I have made an assumption when I ran that program, can you see what it is?
[pause for dramatic effect]
I am assuming that the program only terminates after every thread terminates! If the program instead terminates when
T0 terminates, we would get this trace:
T0: read x result = 0
There is no dependency between reads, so
T1 would never be scheduled. In this context,
T1 is a daemon thread. Daemon threads do not block program termination, they are killed by the runtime after all non-daemon threads terminate. In Haskell, all threads other than the main thread are demon threads. Variants of this problem have cropped up in a few places in dejafu and bitten me. I couldn’t find anything written about this online, so I decided to document it for posterity.
There are two solutions:
Make your dependency function smarter, by having a special case: two actions are dependent if one of them is the last action in the trace. This handles daemon threads, and also cases where the program did not terminate gracefully but was aborted by the testing framework: for instance, if you bound the length of an execution, you still want to explore different schedules within that bound.
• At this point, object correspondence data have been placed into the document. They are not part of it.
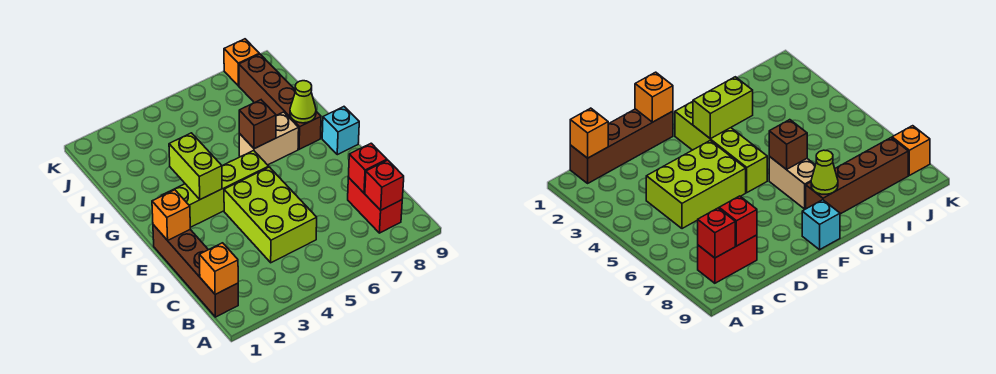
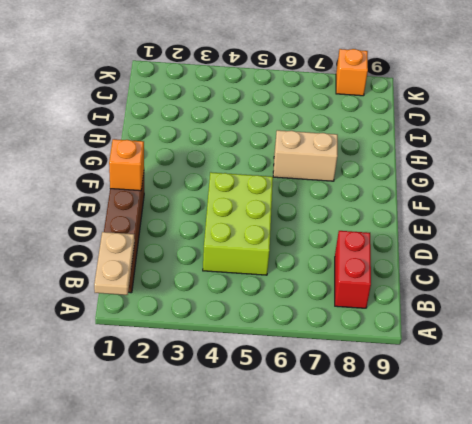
tan 1x2 plate [94,232,135,295] -> orange 1x1 brick [199,243,238,295]
none -> lime 1x4 brick [162,150,269,227]
none -> cyan 1x1 brick [322,107,359,155]
none -> brown 1x4 brick [239,54,321,149]

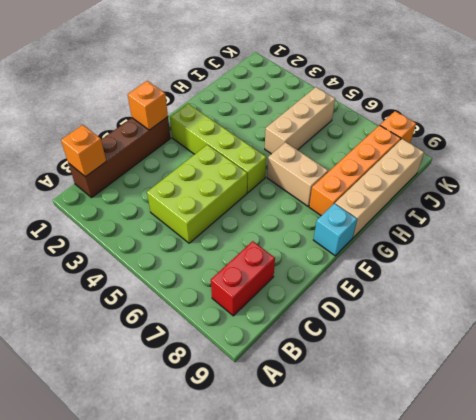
orange 1x4 brick [309,125,401,216] -> brown 1x4 brick [239,54,321,149]
tan 1x4 brick [335,139,424,238] -> none
tan 1x3 brick [265,87,335,154] -> none
none -> red 1x1 brick [365,160,404,210]
none -> red 1x1 brick [348,143,387,193]
none -> lime 1x2 brick [169,133,222,199]

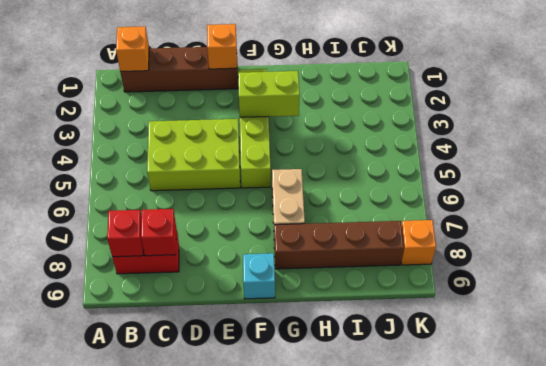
none -> brown 1x1 brick [239,100,276,149]
none -> lime 1x1 cone [290,81,316,123]

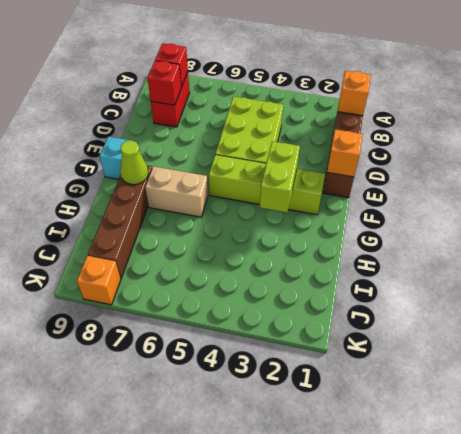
none -> brown 1x1 brick [239,100,276,149]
Add a special “stop” action to the end of the main thread, which is dependent with everything. This does not handle the case where execution is aborted by the test framework, only when execution terminates gracefully.
The dpor library implements a variant of case 1, to accommodate length-bounding. I’m not convinced it’s a great solution, as it leads to a lot of additional schedules being explored which are then quickly aborted, but I’m not sure of a better approach yet. The dejafu library implements case 2, because having a special “stop” action also gives you a convenient place to clean up everything associated with a thread.
So that’s it: daemon threads do work within the context of partial-order reduction, but you need to make sure you’re explicitly handling the termination of the main thread.